The rootio_telephony system (RTS) is a mostly internal (not outward facing) application that takes care of interactions between cloud representations of stations and a) the web interface b) telephony and sms.
At the core of RTS is the StationDaemon, one of each of which is spawned upon startup. Each daemon reacts to messages through ZeroMQ sent from a variety of other sources, such as the telephony server or the scheduler. It loads program representations (news, music, talk) upon command, spawns listeners and workers as necessary, coordinates recordings and votes and other program-specific activities.
In addition to the daemons, there is a Plivo & Flask app which handles connections to Freeswitch (telephony, some SMS) and Kannel (SMS). This is relatively "dumb" in that it tries to defer to the Daemon to the degree possible, mostly handling the calls from Plivo, whereas the Daemon makes the xml requests to Plivo.
Finally, the programs themselves are state machines that initiate necessary connections and resources, run segments of programs, and "clean up" after themselves.
This code expects a copy of rootio_web/rootio symbolically linked parallel to telephony.py.
TODO:
Still working out separation of interests between the different components. Should the Daemons be completely isolated from telephony code? Where does a Daemon stop and a program begin? Freeswitch configuration and initiation should be handled automatically. Gateway or SIP system code should be abstracted; for Uganda we are using dedicated DID/DOD lines but in other cases a gsm/sip device like the GOIP would make more sense. SMS utils is specific to the GOIP gsm-sip device, and is a hack.
- Flask
- SQLAlchemy
- Alembic
- ZeroMQ
- Plivo (the free/open version)
- FreeSwitch
Complete list of packages in requirements.txt
Technical documentation is in the docs folder; see for example:
More general information, design philosophy, and usage information is in the wiki:
Copyright (c) 2013 RootIO.org
This program is free software: you can redistribute it and/or modify it under the terms of the GNU Affero General Public License as published by the Free Software Foundation, either version 3 of the License, or (at your option) any later version.

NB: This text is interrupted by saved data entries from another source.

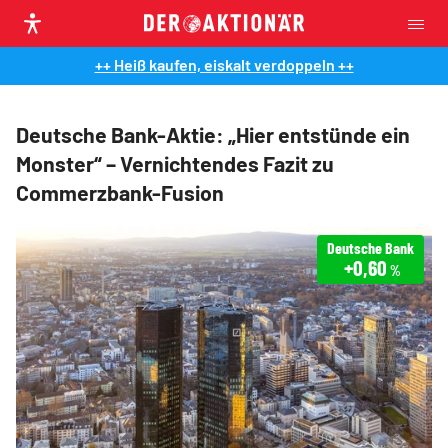
++ Heiß kaufen, eiskalt verdoppeln ++
Deutsche Bank-Aktie: „Hier entstünde ein
Monster“ – Vernichtendes Fazit zu
Commerzbank-Fusion
Deutsche Bank
+0,60
%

This program is distributed in the hope that it will be useful, but WITHOUT ANY WARRANTY; without even the implied warranty of MERCHANTABILITY or FITNESS FOR A PARTICULAR PURPOSE. See the GNU Affero General Public License for more details.
You should have received a copy of the GNU Affero General Public License along with this program. If not, see http://www.gnu.org/licenses/.
- The Freeswitch project is a large and dangerous beast.
- Plivo developed a smart and free open engine that could use a little more love.
- Flask is a great web framework for agile and non-standard web interactions.